In any article regarding ‘PITCH’, it’s difficult to not mention Kylie Bunbury. But this time, it’s in regards to the undeniable chemistry she and Gosselaar hold. There’s slight tension at first until he reluctantly admits that Ginny may be something special. As mentioned before, the San Diego Padres is his legacy. As mentioned before, he’s ageing, he’s weary, and at some point, he’ll have to pass on his pearls of wisdom to someone else. Why can’t that someone be Ginny?
And it is. Somewhat half-heartedly at first, Lawson takes Ginny under his wing. Together they form what’s probably going to be a formidable partnership. Lawson’s the mentor and Ginny’s his mentee. Already she is showing promise; Lawson’s there to fine-tune that. Quite quickly, a mentee/mentor relationship blossoms between the duo. There’s enough between them to suspect something more, but honestly, the relationship they have now is something that could be developed platonically, and still be convincing.
‘PITCH’ is not a story that needs a romance except for Ginny’s love for the game. Perhaps it will head down that route. Gosselaar and Bunbury are just that good together. But for Ginny’s sake, and definitely for Lawson’s sake, it really isn’t needed. What is needed is for Lawson to get his world series. Gosselaar holds himself with striking self-belief, but the urge to complete his legacy is obvious. As a viewer, at this point, it’s far more desirable to see Lawson achieve that than to embark on a romance with the female lead. It wouldn’t be unconvincing, but Gosselaar’s Lawson is so much more than that—and so is Ginny.
Mike Lawson is every inch the captain the San Diego Padres needs.

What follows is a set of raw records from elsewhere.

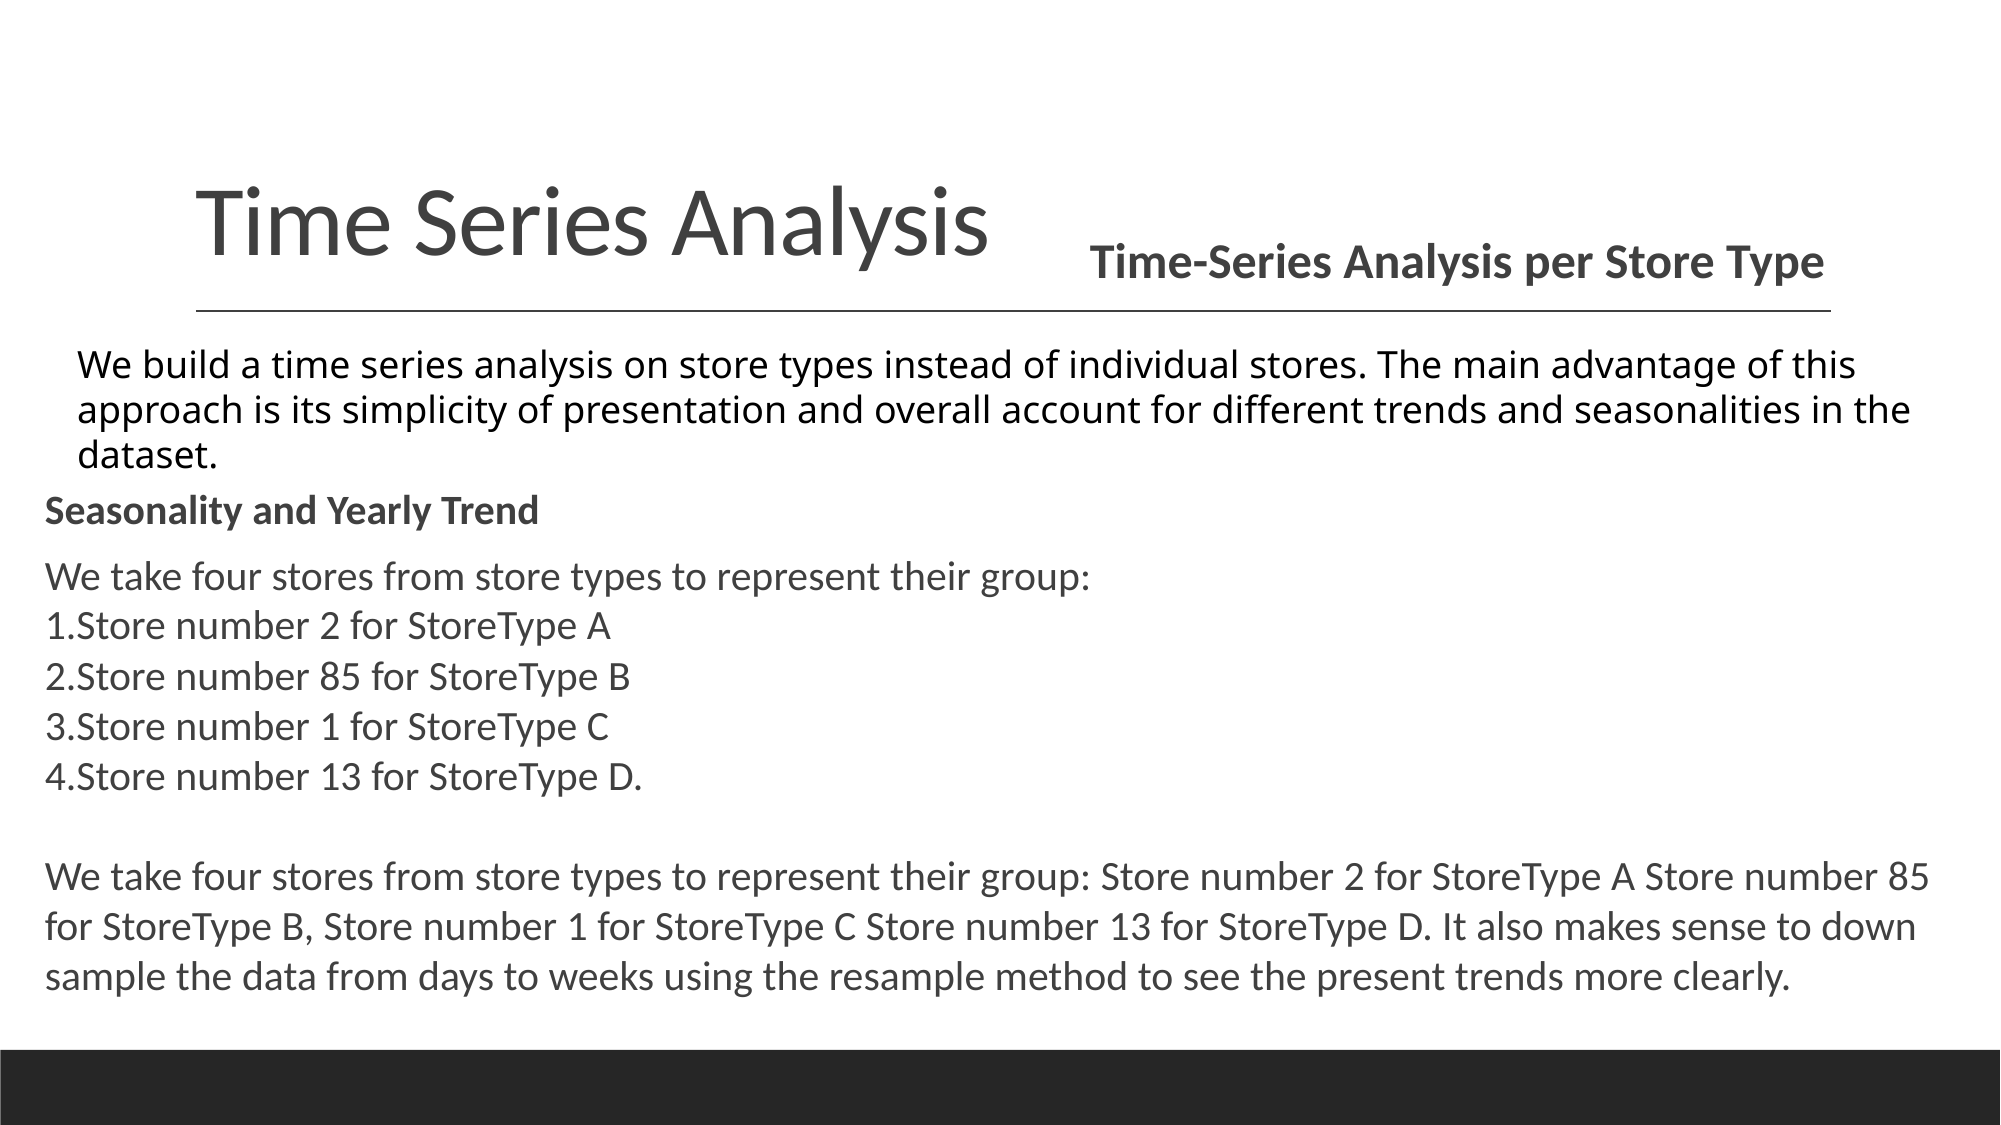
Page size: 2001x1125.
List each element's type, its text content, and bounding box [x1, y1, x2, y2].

title Time Series Analysis [180, 47, 1830, 285]
text_box Time-Series Analysis per Store Type [1075, 221, 1854, 297]
text_box We build a time series analysis on store types instead of individual stores. The main advantage of this approach is its simplicity of presentation and overall account for different trends and seasonalities in the dataset. [62, 333, 1973, 484]
text_box Seasonality and Yearly Trend [29, 475, 910, 541]
text_box We take four stores from store types to represent their group: Store number 2 for StoreType A Store number 85 for StoreType B Store number 1 for StoreType C Store number 13 for StoreType D. We take four stores from store types to represent their group: Store number 2 for StoreType A Store number 85 for StoreType B, Store number 1 for StoreType C Store number 13 for StoreType D. It also makes sense to down sample the data from days to weeks using the resample method to see the present trends more clearly. [30, 541, 1974, 1006]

He’s patient with newcomer Ginny. He even delivers one of the speeches of the pilot. As captain—indeed, as a sportsman—he is confident, and perhaps slightly arrogant too. He has every right to be; he’s really good. This isn’t just about training Ginny up because he wants her to be great; this is about winning the world series he’s missing. Lawson isn’t getting any younger, and the world series isn’t going to wait patiently for him. He’s got to seize it, and his time is running out.

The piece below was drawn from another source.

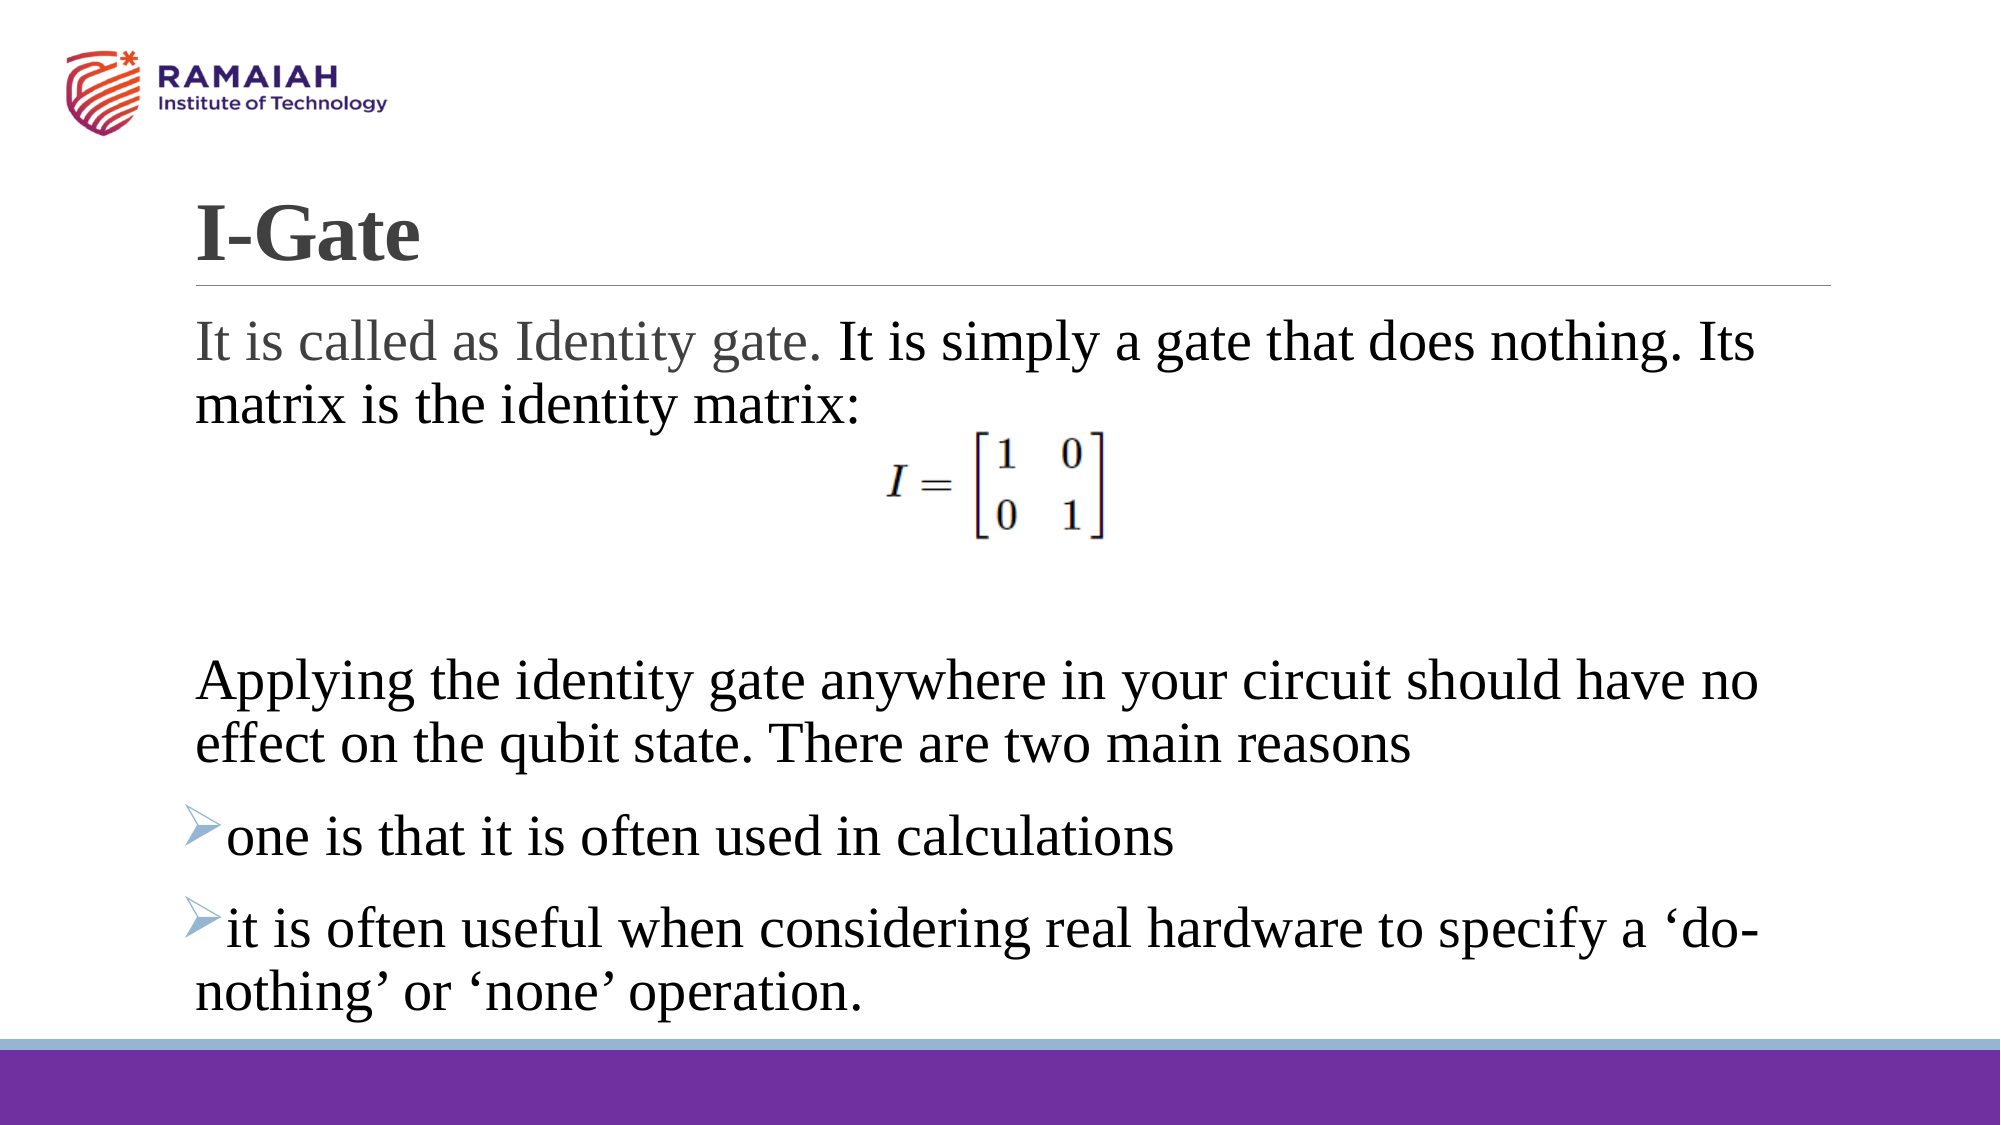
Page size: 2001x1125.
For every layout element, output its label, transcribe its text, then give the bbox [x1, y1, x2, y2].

What Gosselaar does so exquisitely is balance that overwhelming desire with his steady, often inspirational coaching, as well as keep focused during the games. Lawson is a man on a mission and he will not let anybody veer him off course. Gosselaar does an admirable job of portraying such dedication.
Gosselaar’s Lawson is not only convincing as a captain, but he’s also convincing as a sportsman.
You may think the two are the same, but they most definitively are not. Truthfully, it’s Ginny’s dad (the excellent Michael Beach) she aims to please at the end of the game—but he’s not exactly soft. Instead, it is Lawson’s reluctant approval that Ginny gets.
This is exactly where Gosselaar shines. During the episode, it ever so slowly dawns on Lawson that Ginny is more talented than he’d initially thought. The beauty of Gosselaar’s performance is that you can see the realisation creep up on him until he’s convinced that indeed if Ginny is the future of his team, if Ginny is going to be part of his legacy—he’s okay with that.
It’s actually beautiful to witness. So often, the showiest performances are not the best. In this case, Bunbury’s Ginny is truly exceptional—she is a revelation. However, that doesn’t mean anybody else shines just as bright as her. Gosselaar simply shines a different shade; a different colour. Most impressive is the scene in which Lawson starts to take the mickey out of long-winded motivational speeches during half-time. He teases relentlessly until he realises he’s doing just that: giving a long-winded motivational speech. It’s humorous, and it’s also kind of heart-warming too.
Gosselaar could’ve taken this character and dismantled him into something of a hard-nut captain. Lawson could’ve been That Unpleasant Rival—but he’s not. In just one episode he is banding together with Ginny, and they are a team. A unit. And isn’t that what baseball is all about? Gosselaar (and of course Bunbury) gives the show tremendous heart, and it’s an absolute honour to watch.